• _Plain-text engineering files_:
BEGIN

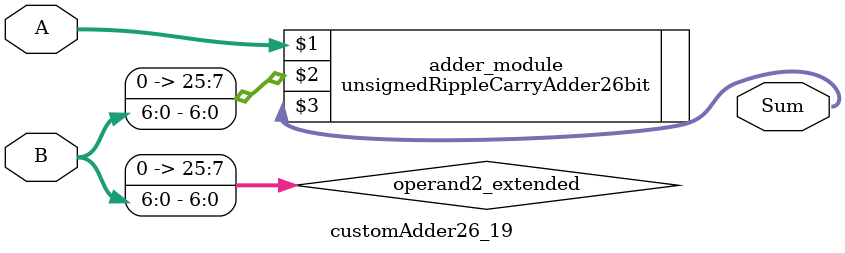
<source format=v>

module customAdder26_19(
                    input [25 : 0] A,
                    input [6 : 0] B,
                    
                    output [26 : 0] Sum
            );

    wire [25 : 0] operand2_extended;
    
    assign operand2_extended =  {19'b0, B};
    
    unsignedRippleCarryAdder26bit adder_module(
        A,
        operand2_extended,
        Sum
    );
    
endmodule
        
</source>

END

• _REQUIREMENT_:
Write out the entries above verbatim; the pictures do not belong in your copy.

• _FINAL ANSWER_:
<source format=v>

module customAdder26_19(
                    input [25 : 0] A,
                    input [6 : 0] B,
                    
                    output [26 : 0] Sum
            );

    wire [25 : 0] operand2_extended;
    
    assign operand2_extended =  {19'b0, B};
    
    unsignedRippleCarryAdder26bit adder_module(
        A,
        operand2_extended,
        Sum
    );
    
endmodule
        
</source>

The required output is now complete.